# Gluing riccia to driftwood.



## Mikevwall (Jul 27, 2015)

I grow a lot of riccia and do not think that you would be able to glue it. go to Walmart and buy nylon mesh from the arts and crafts area for dirt cheap, a couple of bucks. You can wrap that around the riccia and driftwood.


----------



## Mikeygmzmg (Mar 19, 2015)

I tried riccia and ended up getting rid of it to my dismay 

I loved the look of it, but it was growing so fast in my tank that I couldn't keep up with the trimming.

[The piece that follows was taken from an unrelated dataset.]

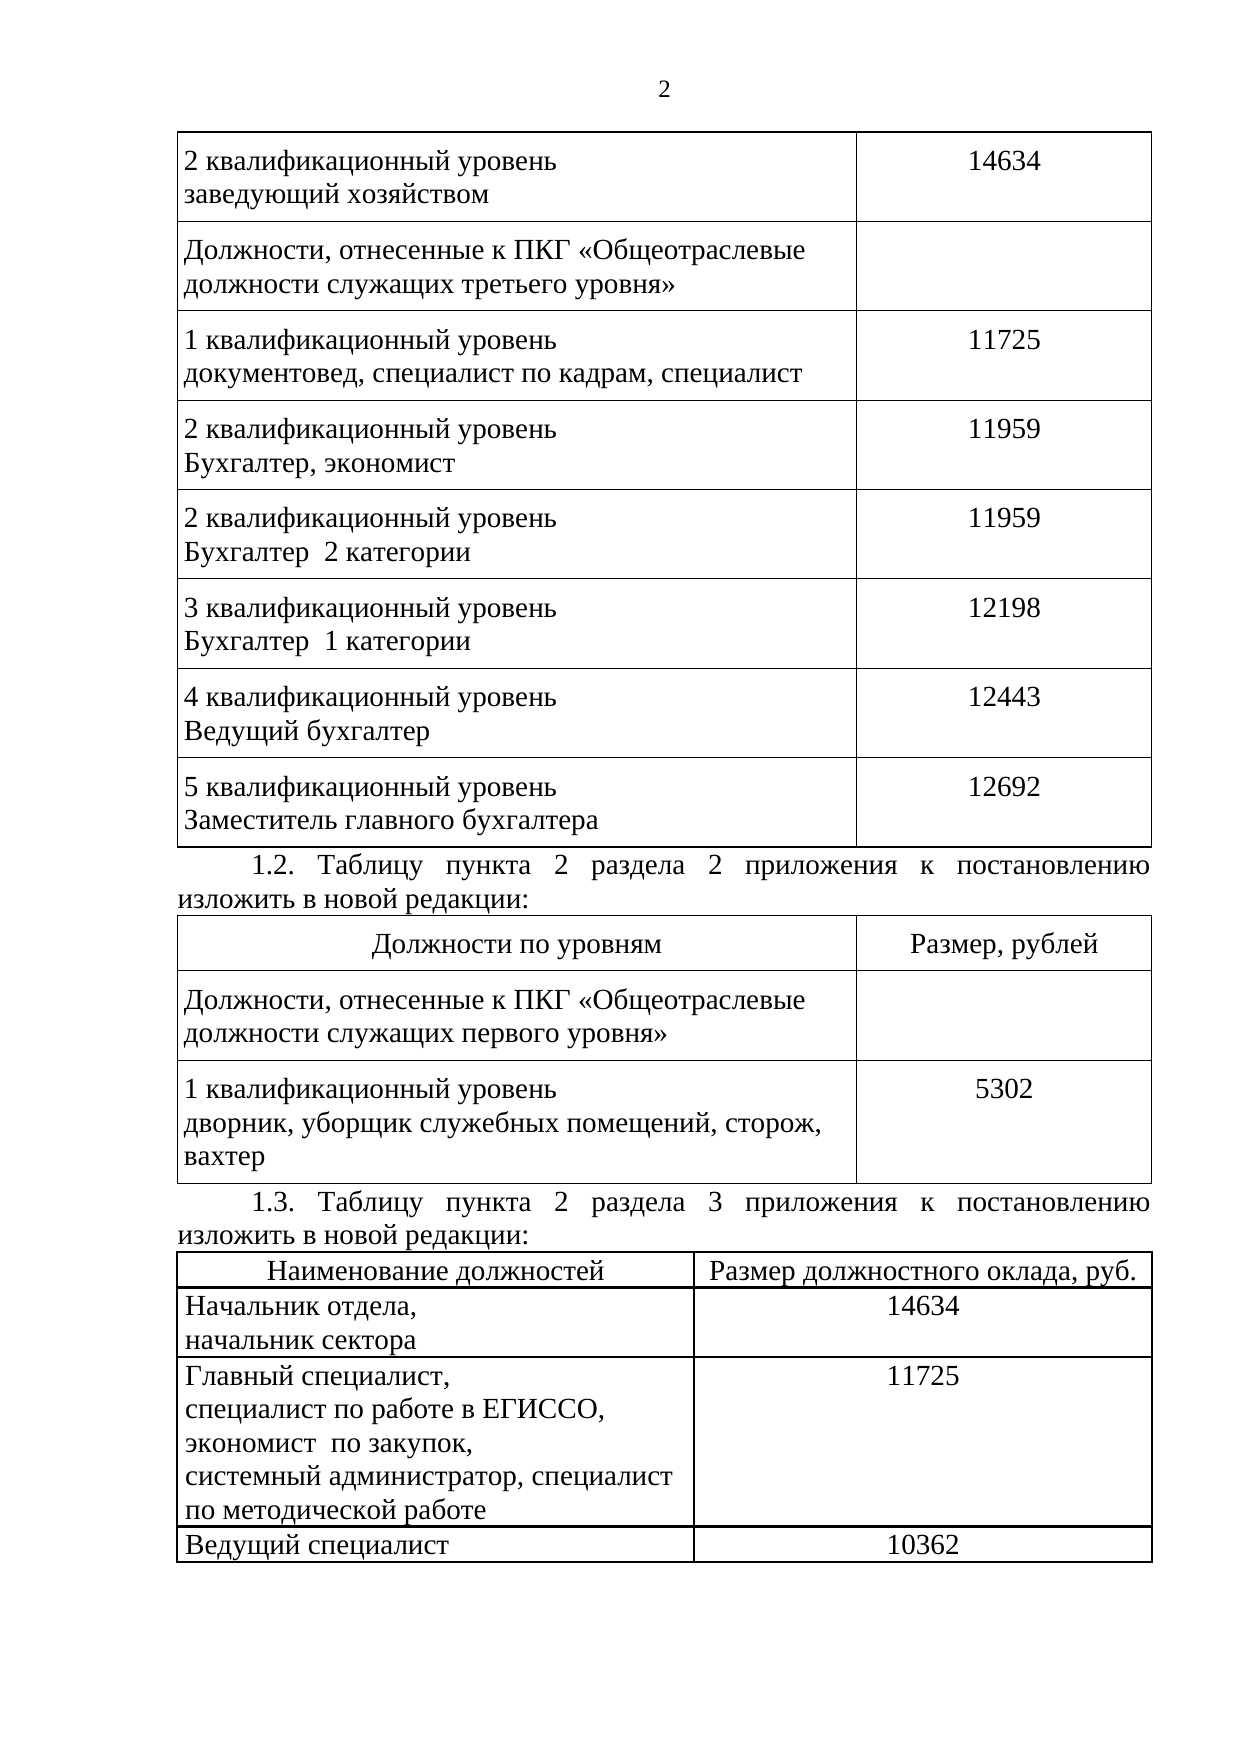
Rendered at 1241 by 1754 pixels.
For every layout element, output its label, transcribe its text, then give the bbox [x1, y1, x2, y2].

The bottom sections of it decay as the top grows due to lack of light. When you try to pinch it or trim it, the loose pieces of it float around your tank like tiny pine needles.

I would say to do the mesh net for sure and really stay on top of the pinching and pruning so it doesn't get too large. Once it gets larger it detaches and floats off into a million pieces.


----------



## bereninga (Mar 18, 2006)

Also, just a word of caution, once you introduce riccia to your tank it'll be in there FOREVER. It's very difficult to get rid of it completely. You'll always miss a tiny piece that's hiding.


----------



## thejoe (May 23, 2013)

I love the look of Riccia. I have it tied on rocks, and each week I take out the rocks it's tied on and trim it, and then place each of the rocks back in the tank. Lot of work but, for me the look of it is so good it is worth it.


----------



## Scott Hall (Mar 29, 2016)

Thank you all so much for the riccia advice. I guess on some of the driftwood pieces, I'll use java moss, and stick to glue. What are some other 'different' looking mosses to try that will adhere well with glue? I'll have to find a good home for the tub of riccia I just ordered.
*(I understand riccia isn't a 'moss', and is a floating plant, but I love the look of it when it's tied, or netted to driftwood, I just don't have the dexterity to tie it down properly without wanting to throw things or punch holes in walls)


----------



## dpod (Sep 16, 2014)

Depends what you're looking for in terms of growth. There's Pellia or "wave moss", Fissidens species, christmas, peacock, flame, and weeping mosses, and many more. Check the plant lists on the site and see what's offered in the For Sale section to get some ideas.


----------